DATA RECORDS =>

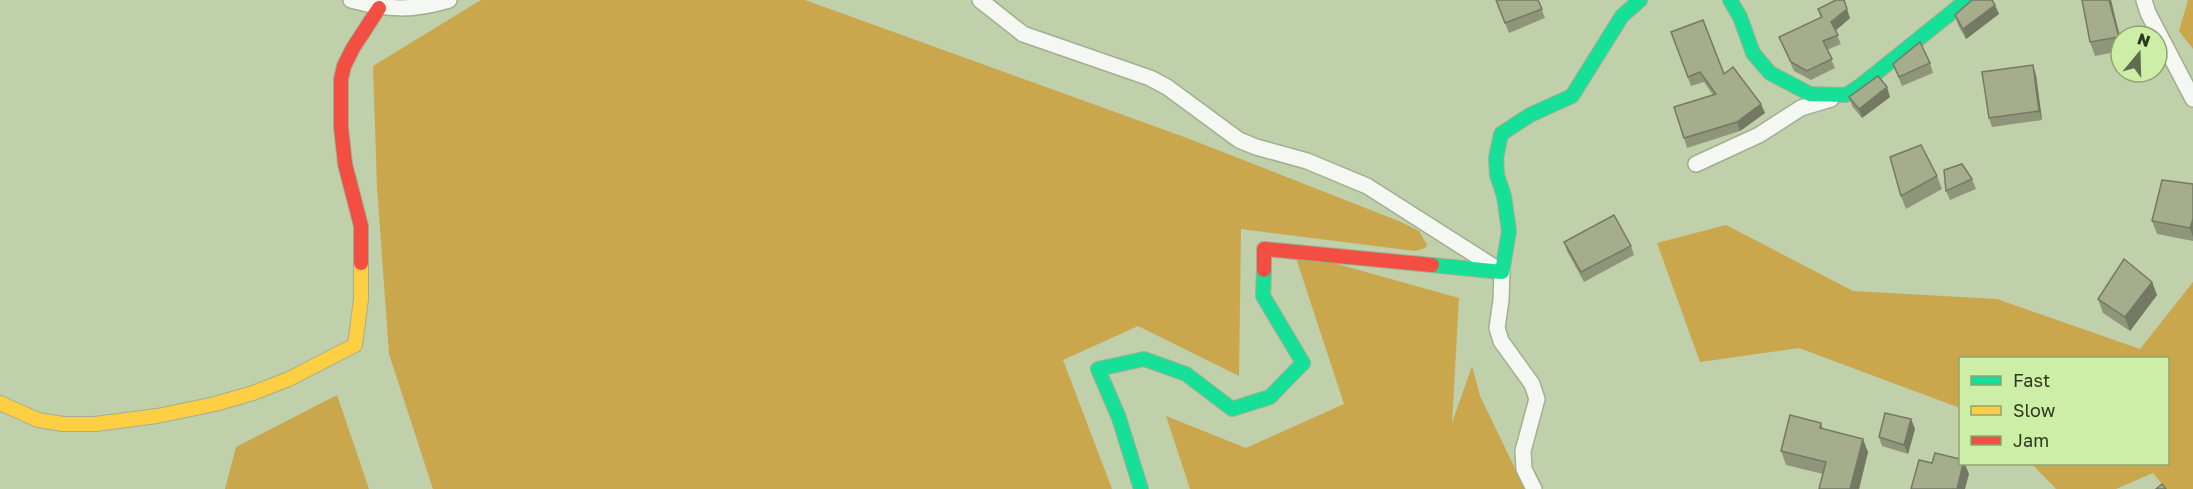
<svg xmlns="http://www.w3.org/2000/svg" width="2193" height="489" font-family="'Golos Text',sans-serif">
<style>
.forest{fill:#caa64d}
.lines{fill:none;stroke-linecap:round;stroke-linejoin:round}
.street-casing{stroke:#a1ae91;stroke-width:18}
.fast-casing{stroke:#a1ae91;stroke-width:16}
.slow-casing{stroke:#a1ae91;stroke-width:16}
.jam-casing{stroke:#a1ae91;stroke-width:16}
.street{stroke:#f5f8f2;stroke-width:15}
.fast{stroke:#16e098;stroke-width:14}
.slow{stroke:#ffcf43;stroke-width:14}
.jam{stroke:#f24e42;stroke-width:14}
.wall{fill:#8f9579}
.shaded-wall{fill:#747963}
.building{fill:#a6ad8d;stroke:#747963;stroke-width:1.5}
</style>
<rect width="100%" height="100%" fill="#bfd0aa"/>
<!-- forest -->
<path class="forest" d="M481,0H805L1187,138L1401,222L1419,231L1427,245L1425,248L1415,251L1241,229L1239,376L1138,326L1063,360L1112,489H433L389,354L377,187L373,66Z
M2188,0H2193V49L2179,31Z
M1726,225L1853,291L1997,299L2140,349L2193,282V489H2166L2153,473L2116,489H2056L2032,464H2168V358H1960V408L1799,348L1700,362L1657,243Z
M1294,252L1459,298L1452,423L1472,366L1480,396L1525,489H1190L1166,416L1246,448L1344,404Z
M337,395L369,489H225L236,447Z"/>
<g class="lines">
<!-- street casing -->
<g class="street-casing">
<path id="street" d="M351,0C388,10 412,11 449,0
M980,0L1023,34L1150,78L1167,87L1239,140L1256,147L1307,161L1367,186L1502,272L1501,300L1497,328L1501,341L1532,384L1537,399L1523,451L1524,469L1534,489
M2144,0L2148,13L2193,99
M1696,164L1759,135L1801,108L1831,99"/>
</g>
<!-- fast casing -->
<g class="fast-casing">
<path id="fast" d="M1730,0L1740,17L1753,53L1770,73L1810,94L1846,95L1860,86L1967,0
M1432,265L1502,272L1509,231L1504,196L1497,175L1496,158L1501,134L1530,115L1572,96L1622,16L1640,0
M1141,489L1119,418L1098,369L1144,359L1186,374L1232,409L1270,397L1303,363L1263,296L1264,270"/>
</g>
<!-- slow casing -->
<g class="slow-casing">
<path id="slow" d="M0,403L38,420L63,424H95L157,416L215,404L253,393L289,379L355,345L361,299V263"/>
</g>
<!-- jam casing -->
<g class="jam-casing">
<path id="jam" d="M361,263V226L345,164L341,127V79L344,66L353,48L379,8
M1264,270V249L1432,265"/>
</g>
<!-- street -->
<use href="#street" class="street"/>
<!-- fast -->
<use href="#fast" class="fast"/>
<!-- slow -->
<use href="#slow" class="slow"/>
<!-- jam -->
<use href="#jam" class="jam"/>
</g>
<!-- wall -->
<path class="wall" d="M1496,0H1538L1545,18L1509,33Z
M2082,0H2111L2121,40V51L2095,56L2090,42Z
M1818,9L1850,18L1835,31L1841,44L1827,50L1835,68L1811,80L1794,71L1779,37L1821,18Z
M1999,14L1966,39L1958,25L1955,15Z
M1671,32L1724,74L1765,113L1740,131L1687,148L1684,138L1713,95L1704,82L1691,86Z
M1930,63L1933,73L1902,86L1893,64Z
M2036,75L2042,120L1992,127L1989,118Z
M1849,97H1890L1862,118L1852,106Z
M1937,176L1942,189L1906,209L1901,196Z
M1972,179L1976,189L1950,200L1946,191Z
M2193,184V241L2157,234L2152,221Z
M1564,242L1631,246L1634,255L1584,282L1567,251Z
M2152,282L2157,295L2130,331L2103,313L2098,299Z
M1911,419L1915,429L1908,454L1882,446L1879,437Z
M1821,423L1823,429L1868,452L1859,489H1819L1823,474L1786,465L1781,451Z"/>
<!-- shaded-wall -->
<path class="shaded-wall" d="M1844,0L1850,18L1834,32L1831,22Z
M2109,0H2111L2121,43L2119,37Z
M1995,5L1999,14L1966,39L1963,29Z
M2033,65L2036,75L2042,120L2039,111Z
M1887,87L1890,97L1862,118L1859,109Z
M1761,104L1765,113L1740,131L1737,122Z
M2193,219V237L2190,228Z
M2152,282L2157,295L2130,331L2125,317Z
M1911,419L1915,429L1908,454L1904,445Z
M1863,439L1868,452L1859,489H1850Z
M1963,464H1965L1969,474L1965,489H1957Z"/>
<!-- building -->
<path class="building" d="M1496,0H1538L1542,9L1505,23Z
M1836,0H1844L1847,9L1831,22L1838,35L1823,41L1832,59L1807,71L1791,62L1779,37L1822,17L1818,9Z
M1972,0H1992L1995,5L1963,29L1955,15Z
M2082,0H2109L2119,37L2090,42Z
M1703,20L1724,74L1733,67L1761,104L1737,122L1684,138L1674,107L1716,94L1700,72L1688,77L1671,32Z
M1920,42L1930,63L1899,77L1893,64Z
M2033,65L2039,111L1989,118L1982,72Z
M1878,76L1887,87L1859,109L1849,97Z
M1921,145L1937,176L1901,196L1890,157Z
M1962,164L1972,179L1946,191L1944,170Z
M2162,180L2193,184V219L2190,228L2152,221Z
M1614,215L1631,246L1581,272L1564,242Z
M2124,259L2152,282L2125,317L2098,299Z
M1885,413L1911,419L1904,445L1879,437Z
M1790,415L1821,423L1820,428L1863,439L1850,489H1819L1826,462L1781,451Z
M1935,453L1960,459V464H1963L1957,489H1911L1919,460L1932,463Z
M2162,484L2166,489H2156Z"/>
<!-- legend -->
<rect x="1959" y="357" width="210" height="108" fill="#cdeea7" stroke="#8da56f" stroke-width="1.5"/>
<rect x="1971" y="376" width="30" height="9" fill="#16e098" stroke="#8da56f" stroke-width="1.5"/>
<text x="2013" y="387" font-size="18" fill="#2c381c">Fast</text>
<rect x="1971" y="406" width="30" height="9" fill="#ffcf43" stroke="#8da56f" stroke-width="1.5"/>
<text x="2013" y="417" font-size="18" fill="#2c381c">Slow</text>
<rect x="1971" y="436" width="30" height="9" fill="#f24e42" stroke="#8da56f" stroke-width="1.5"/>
<text x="2013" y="447" font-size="18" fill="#2c381c">Jam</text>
<!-- north arrow -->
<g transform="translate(2139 54) rotate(19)"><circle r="28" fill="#cdeea7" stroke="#8da56f" stroke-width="1.5"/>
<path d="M0-4.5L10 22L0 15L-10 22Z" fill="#5f6d4e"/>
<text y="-9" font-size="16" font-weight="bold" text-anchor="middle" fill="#2c381c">N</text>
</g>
</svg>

DIRECTIONS => Copy every line from the data that includes the string "lines".

TASK ANSWER =>
.lines{fill:none;stroke-linecap:round;stroke-linejoin:round}
<g class="lines">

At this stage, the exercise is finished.